Home celebrations vary considerably from place to place and from family to family. Some families set up the stable in one area of a room, such as the family room or living room, and then place Mary and Joseph, the shepherds and the three wise men in other more separate areas.
As Christmas draws near, they move the figures closer to the manger. Then, they place the Holy Family in the crèche on Christmas Eve. They continue to bring the Magi closer little by little until they arrive on Epiphany, Jan. 6.
Who places the Christ child in the crib is another way to build a family tradition. In Italian tradition, for example, the most senior member of the household gets that honor. In other families, the eldest child gets to place the baby in the crib.
Other traditions include the children of the family placing wisps of straw in and around the crib each day until Christmas in order to prepare the bed – and their hearts – for the Holy birth. Thus, when the Christ Child arrives on Christmas Day, He will find a soft bed of straw to protect Him from the hard surfaces of the manger.

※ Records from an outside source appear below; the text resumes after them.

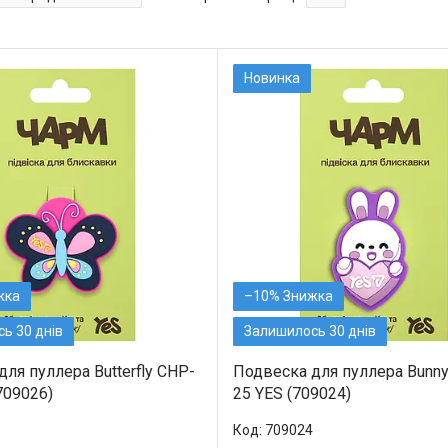
Новинка
–10%
ь 30 днів
Залишилось 30 днів
ля пуллера Butterfly CHP-
Подвеска для пуллера Bunn
709026)
25 YES (709024)
709024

While an empty stable may not work well for a nativity scene in a public setting, some traditions still can develop with a public set-up. For example, at the dedication ceremony of the large outdoor nativity scene at Daley Plaza in Chicago the Saturday after each Thanksgiving, a group of children carefully places the baby in the manger’s crib.
Students who recently made their first Holy Communion carry Baby Jesus in procession to the manger each year at St. Wenceslaus Church in Verdigre, Nebraska. At St. Thomas More Church in Omaha, Nebraska, a specially selected kindergarten student carries baby Jesus to the manger in a first Christmas Eve Mass procession with the priest, deacons and altar servers. Other churches may introduce similar customs with live nativity scenes.
For many Christians, the Christmas season doesn’t end until the Feast of the Epiphany on January 6, and they use their nativity sets as part of this celebration.
According to the Gospel of Matthew, the men found the Christ child by following a star across the desert for 12 days to Bethlehem. Melchior, Caspar, and Balthazar then present baby Jesus with their three symbolic gifts – gold, frankincense, and myrrh.
Some churches, such as Omaha’s St. Vincent de Paul Parish, for example, place the three Kings in the church entry area away from the stable until Epiphany.
In discussing the use of the placement of Nativity figures in the celebration of Christmas in his book, The Christmas Crèche, Matthew Powell writes, “The use of statues for dramatic purposes, which continues to this day, was an added impetus to the development of the Christmas crèche where the Nativity scene takes on theatrical qualities.”